What to produce ->
Produce a copy of every line in the records that holds the string "elbow".

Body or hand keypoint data
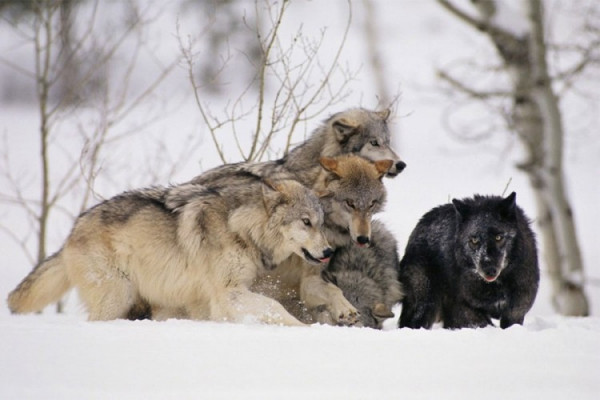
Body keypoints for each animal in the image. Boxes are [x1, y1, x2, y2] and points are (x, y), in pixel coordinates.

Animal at [7, 178, 330, 324]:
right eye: (306, 222)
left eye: (321, 223)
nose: (328, 251)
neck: (241, 228)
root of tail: (71, 233)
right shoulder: (229, 292)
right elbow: (276, 307)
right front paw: (302, 329)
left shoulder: (210, 300)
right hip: (117, 298)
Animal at [398, 192, 540, 330]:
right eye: (474, 240)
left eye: (499, 237)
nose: (489, 270)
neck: (495, 286)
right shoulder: (462, 308)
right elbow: (482, 323)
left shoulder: (516, 310)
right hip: (425, 302)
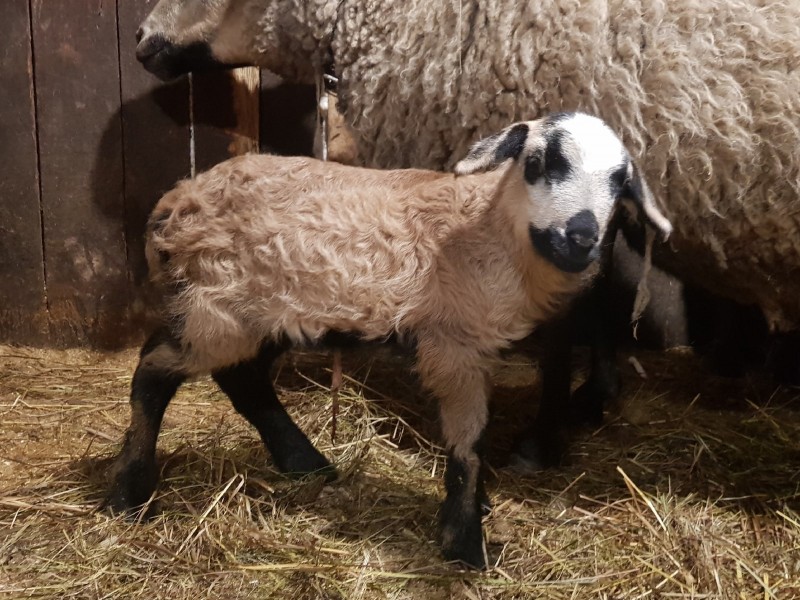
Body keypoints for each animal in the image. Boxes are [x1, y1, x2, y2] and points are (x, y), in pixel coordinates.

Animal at [109, 115, 672, 568]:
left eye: (620, 182)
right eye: (537, 162)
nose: (580, 238)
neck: (490, 229)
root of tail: (173, 204)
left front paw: (473, 513)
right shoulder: (453, 344)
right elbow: (469, 442)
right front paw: (464, 542)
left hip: (262, 314)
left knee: (241, 379)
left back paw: (304, 462)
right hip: (215, 303)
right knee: (154, 370)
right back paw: (129, 493)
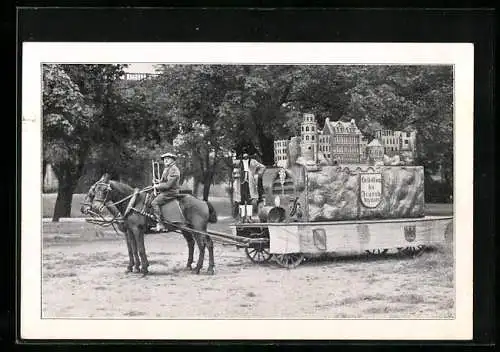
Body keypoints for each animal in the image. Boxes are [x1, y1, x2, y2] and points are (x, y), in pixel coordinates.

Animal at [80, 173, 217, 276]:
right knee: (198, 243)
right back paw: (200, 267)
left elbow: (140, 249)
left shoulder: (137, 230)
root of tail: (202, 201)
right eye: (94, 190)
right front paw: (134, 267)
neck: (132, 203)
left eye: (105, 190)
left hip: (197, 228)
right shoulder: (129, 231)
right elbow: (132, 250)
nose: (94, 207)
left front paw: (144, 269)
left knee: (203, 244)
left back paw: (200, 268)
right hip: (187, 229)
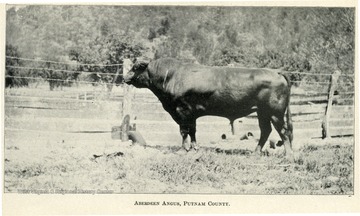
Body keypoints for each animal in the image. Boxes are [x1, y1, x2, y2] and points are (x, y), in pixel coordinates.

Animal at [124, 58, 292, 157]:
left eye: (135, 67)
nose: (124, 78)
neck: (171, 77)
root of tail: (277, 72)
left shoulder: (182, 110)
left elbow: (184, 131)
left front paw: (183, 149)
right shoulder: (191, 113)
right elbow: (192, 130)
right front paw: (194, 148)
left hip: (275, 112)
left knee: (283, 131)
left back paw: (288, 155)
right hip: (263, 112)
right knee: (266, 130)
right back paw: (255, 153)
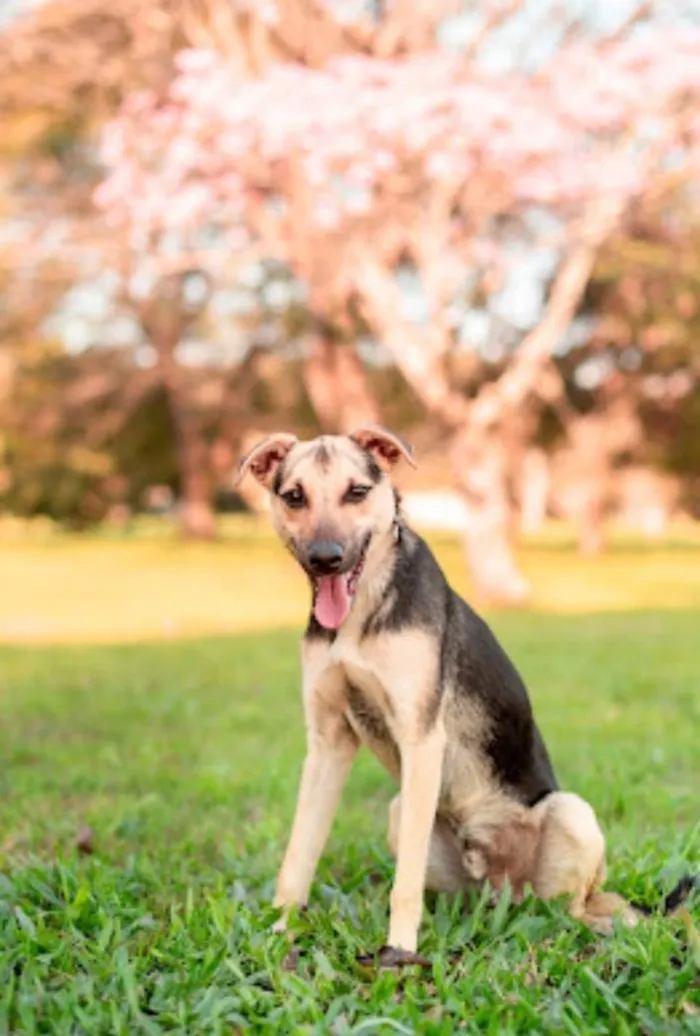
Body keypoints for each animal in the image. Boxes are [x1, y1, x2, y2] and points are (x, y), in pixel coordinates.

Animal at [236, 424, 695, 965]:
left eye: (357, 492)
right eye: (294, 497)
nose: (326, 558)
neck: (363, 609)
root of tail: (501, 888)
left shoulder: (420, 737)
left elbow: (404, 885)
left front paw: (399, 952)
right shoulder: (329, 744)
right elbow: (297, 857)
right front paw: (276, 935)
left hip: (571, 815)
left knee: (581, 908)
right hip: (404, 815)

Answer area ->
right elbow: (276, 307)
right elbow: (482, 323)
right elbow: (469, 442)
left elbow: (140, 249)
right elbow: (132, 250)
left elbow: (184, 131)
right elbow: (192, 130)
left elbow: (404, 885)
right elbow: (297, 857)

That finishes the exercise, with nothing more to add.